Der ehemalige Bahn-Chef Grube hat 2016 gesagt, dass wir 2023 auf einigen Strecken vollautomatisch fahren. Der Mann hat mit dieser Aussage dem gesamten Berufsstand des Lokomotivführers geschadet. Weil jetzt jeder sagt: Nun gut, 2023 ist es noch nicht passiert, aber es passiert bald. Es wird eben nicht bald passieren. Bis 2030 gehen 11.000 Lokführer in Deutschland in den Ruhestand. Die sind dann einfach weg. Glaubt hier wirklich irgendjemand, dass wir bis dahin vollautomatische Züge haben?

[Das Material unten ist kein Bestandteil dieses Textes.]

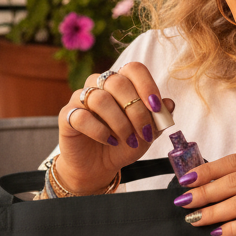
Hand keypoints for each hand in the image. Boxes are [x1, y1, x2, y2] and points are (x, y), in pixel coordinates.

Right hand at [55, 62, 174, 194]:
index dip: (147, 86)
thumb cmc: (123, 144)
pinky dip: (101, 131)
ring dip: (120, 123)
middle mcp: (99, 85)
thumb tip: (169, 104)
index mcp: (120, 83)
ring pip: (100, 99)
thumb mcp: (147, 134)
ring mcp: (80, 98)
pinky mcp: (67, 116)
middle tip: (144, 133)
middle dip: (136, 111)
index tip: (156, 109)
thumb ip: (158, 119)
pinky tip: (111, 141)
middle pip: (117, 82)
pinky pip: (83, 117)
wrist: (99, 166)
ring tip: (129, 140)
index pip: (134, 69)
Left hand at [172, 149, 235, 235]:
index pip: (235, 161)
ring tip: (194, 219)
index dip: (208, 170)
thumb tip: (210, 181)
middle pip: (233, 181)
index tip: (186, 180)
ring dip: (212, 212)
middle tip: (183, 202)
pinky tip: (217, 233)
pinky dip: (231, 229)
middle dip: (204, 192)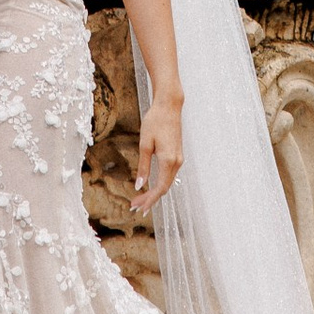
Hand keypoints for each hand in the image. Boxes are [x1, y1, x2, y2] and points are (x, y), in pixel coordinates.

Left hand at [132, 93, 182, 211]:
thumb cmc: (155, 121)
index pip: (160, 188)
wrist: (169, 106)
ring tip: (139, 199)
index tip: (138, 207)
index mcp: (168, 160)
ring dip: (154, 192)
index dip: (149, 200)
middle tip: (135, 206)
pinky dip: (159, 183)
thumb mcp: (145, 143)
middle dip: (150, 199)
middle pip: (164, 188)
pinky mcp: (177, 155)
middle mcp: (176, 162)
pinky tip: (150, 186)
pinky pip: (169, 175)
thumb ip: (143, 166)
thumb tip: (140, 185)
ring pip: (167, 182)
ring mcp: (179, 159)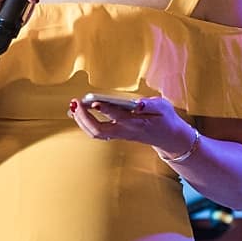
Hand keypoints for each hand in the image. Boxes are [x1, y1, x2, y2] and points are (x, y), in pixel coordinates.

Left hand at [66, 93, 198, 155]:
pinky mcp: (115, 134)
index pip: (118, 116)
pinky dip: (85, 122)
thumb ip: (151, 104)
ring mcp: (118, 134)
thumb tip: (138, 103)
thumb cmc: (164, 119)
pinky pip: (96, 132)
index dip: (106, 109)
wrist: (168, 137)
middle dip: (84, 117)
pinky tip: (78, 112)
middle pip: (99, 130)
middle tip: (75, 103)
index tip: (95, 102)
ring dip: (81, 120)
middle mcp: (124, 131)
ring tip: (73, 106)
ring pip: (95, 133)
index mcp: (136, 122)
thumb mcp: (163, 108)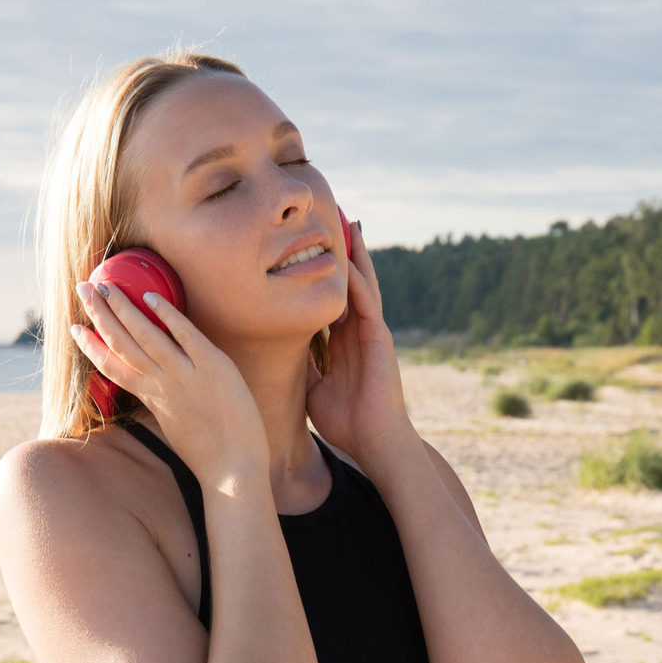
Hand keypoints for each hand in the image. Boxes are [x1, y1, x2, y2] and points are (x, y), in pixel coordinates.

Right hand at [71, 283, 269, 487]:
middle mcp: (162, 385)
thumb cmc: (209, 456)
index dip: (91, 346)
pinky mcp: (213, 368)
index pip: (112, 367)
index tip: (75, 328)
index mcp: (152, 399)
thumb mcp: (176, 427)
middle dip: (100, 313)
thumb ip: (164, 403)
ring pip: (145, 336)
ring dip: (124, 308)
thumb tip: (159, 390)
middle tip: (84, 286)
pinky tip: (152, 297)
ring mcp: (186, 376)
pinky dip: (167, 315)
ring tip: (107, 284)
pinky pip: (185, 335)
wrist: (234, 472)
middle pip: (122, 344)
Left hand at [304, 222, 412, 462]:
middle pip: (349, 284)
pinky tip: (352, 262)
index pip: (329, 300)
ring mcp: (371, 334)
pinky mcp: (380, 340)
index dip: (320, 277)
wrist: (373, 441)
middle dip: (342, 255)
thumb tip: (281, 357)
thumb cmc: (346, 421)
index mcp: (342, 343)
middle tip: (332, 221)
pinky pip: (369, 304)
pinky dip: (361, 282)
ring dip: (357, 257)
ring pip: (364, 285)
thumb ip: (302, 368)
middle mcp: (357, 333)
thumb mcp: (313, 389)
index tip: (306, 253)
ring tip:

Das sind alles schwachsinnige Aussagen von Managern, die möglichst weit nach vorne springen wollen, um davon abzulenken, warum es hier und heute nicht klappt. Um damit auf Ihre Frage zurückzukommen: Nein, da bin ich völlig entspannt, denn irgendwann müssen wir gemeinsam auch die Frage des Kosten-Nutzen-Verhältnisses beantworten. Wenn ein Lokomotivführer 800 Fahrgäste oder 2000 Tonnen im Zug befördert ist, das mehr als effizient. Warum sollen Milliarden zusätzlich investiert werden, um den zu ersetzen? Wer das tut, verschwendet Steuergelder.
Sie sind seit 2008 Bundesvorsitzender der GDL. Wie lange möchten Sie noch weitermachen?
Ich bin sicher, dass es zum Start dieser Tarifrunde in den Medien wieder heißen wird: Das ist Weselskys letzte Runde und jetzt will er sich nochmal profilieren. Das wäre dann das dritte Mal, wo man mir das anhängt. Aber diesmal kann ich sagen: Jetzt ist es wirklich das letzte Mal, weil ich im September 2024 bei unserem Gewerkschaftstag nicht mehr kandidieren werde. Mein Nachfolger wird Mario Reiß, der schon an Bord ist und seit Juli 2022 parallel mit mir arbeitet. Wir trainieren uns quasi gegenseitig, wie man eine Gewerkschaft führt.
Wie verbringen Sie Ihre Zeit, wenn Sie nicht mehr GDL-Chef sind?
Ich bleibe stellvertretender Bundesvorsitzender beim Dachverband dbb und werde das auch noch eine Weile weitermachen. Ansonsten stelle ich gerne mein Wissen zur Verfügung. Aber es gibt auch noch viele andere schöne Dinge im Leben und ich habe noch viel zu tun. Ich bin auch handwerklich und im Garten wirklich gut unterwegs und daher werde ich mich dem stärker widmen können, was ich in den vergangenen Jahren etwas vernachlässigt habe.